ACTIVITY 1 :: In the pre-physician assistant guide, what minimum cumulative science GPA do PA programs generally require?
ACTIVITY 2 :: Extend the pre-physician assistant guide, picking up after its final sentence.

Pre-Physician's Assistant Tract

Courtesy of Courtney Southard, Class of 2006
Currently at Yale University PA School

Helpful Websites

The American Academy of Physician Assistants (AAPA) is generally a good resource for some basic information. This link
gives you a list of all the ARC-PA certified programs in the United States. This site breaks down which programs are in which states and provides contact information for each individual program.

The Accreditation Review Commission on Education for the Physician Assistant (ARC-PA) is the standard for PA education certification. A program that you are looking at needs to be ARC-PA certified. The ARC-PA site is

.....and it gives you more information on them.

Central Application Service for Physician Assistants (CASPA) is a very very important tool for when you start to apply to PA programs. It is an online service that many if not all of the programs are using. This allows you to fill out one very long and in depth application that you can send out to as many schools as you like (for a price of course.) You wouldn’t start to use CASPA until the end of your junior year but their web site is incredibly helpful even if you are not applying yet.
On their site they have a link with FAQ’s, some helpful info in the section ‘Before Applying’ and also a section entitled ‘Participating Programs’. The CASPA ‘Participating programs’ link is especially useful because it lists all the programs that accept applications through CASPA by state as well as gives you a direct link to the program’s PA website. Furthermore, this link will tell you what tests are required for application and the program deadlines for accepting applications.


It is important to know that every individual program has somewhat different prerequisites than the next. The best way to learn exactly what prerequisites you need for a PA school is to go to that PA program’s individual web site and look under their admissions standards. However I can give you a few things that are basically common among most of the schools requirements

Academic prerequisites

Two semesters of chemistry (one semester should either be organic or biochemistry)

Usually an Abnormal Psych class


16 semester credits of biology with labs (credits should be in mammalian or human biology), including 3-4 credits of microbiology (with labs) and 6-8 credits of anatomy and physiology (with labs) prior to application

What kind of sciences you need slightly varies among schools but generally for all of them you must have at least a 3.00 cumulative science GPA.

Collected data
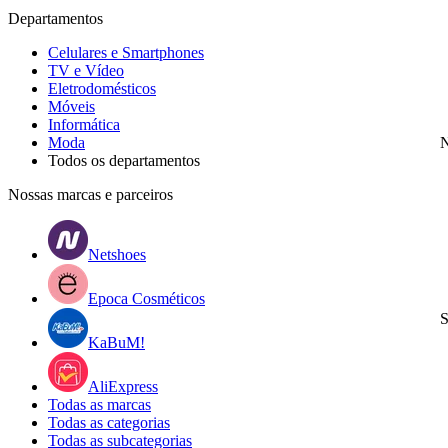
Departamentos
Celulares e Smartphones
TV e Vídeo
Eletrodomésticos
Móveis
Informática
Moda
N
Todos os departamentos
Nossas marcas e parceiros
Netshoes
Epoca Cosméticos
S
KaBuM!
AliExpress
Todas as marcas
Todas as categorias
Todas as subcategorias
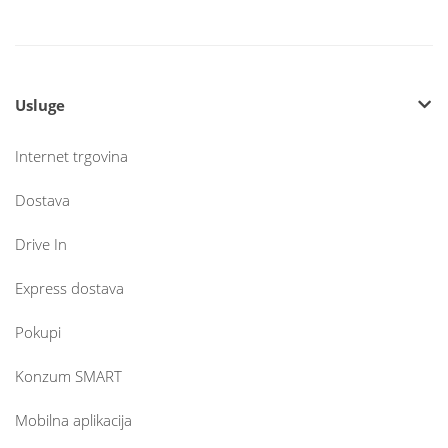
Usluge
Internet trgovina
Dostava
Drive In
Express dostava
Pokupi
Konzum SMART
Mobilna aplikacija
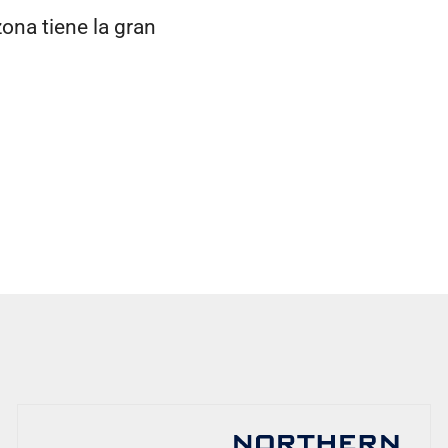
zona tiene la gran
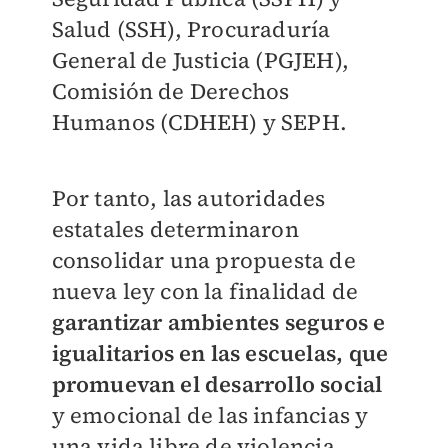
Salud (SSH), Procuraduría
General de Justicia (PGJEH),
Comisión de Derechos
Humanos (CDHEH) y SEPH.
Por tanto, las autoridades
estatales determinaron
consolidar una propuesta de
nueva ley con la finalidad de
garantizar ambientes seguros e
igualitarios en las escuelas, que
promuevan el desarrollo social
y emocional de las infancias y
una vida libre de violencia.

RESPONSE AREA 1 :: At least a 3.00 cumulative science GPA.

RESPONSE AREA 2 ::
I found that the Biology Major at Scranton offered most of my science and chemistry classes I needed. In addition, I would recommend taking Abnormal psych, Calc I, and Biochem. Also, I was able to get away with taking Comparative Anatomy as my Anatomy class but I find most schools would really prefer if you took a human Anatomy class so I would see if there is anyways you could get into one of the human anatomy classes they offer to the PTs atScranton.

Furthermore, I’d say about 50% of the PA schools want you to take the GRE General test (Graduate Record Examinations) to apply. I didn’t take them until the summer going into my senior yr. They are somewhat like the SAT’s and you can find some practice pages online and I just went ahead and bought a GRE prep book which you can find at any bookstore.

Healthcare experience prerequisites

Besides the required classes you will find that most/ almost all programs want you to have direct patient care experience. Schools will usually require anywhere from 1000-2000 hours of direct patient care. There are a couple useful ways to get this.

You can have a paying job or volunteer (it’s important to make sure that you are actually working w/ patients)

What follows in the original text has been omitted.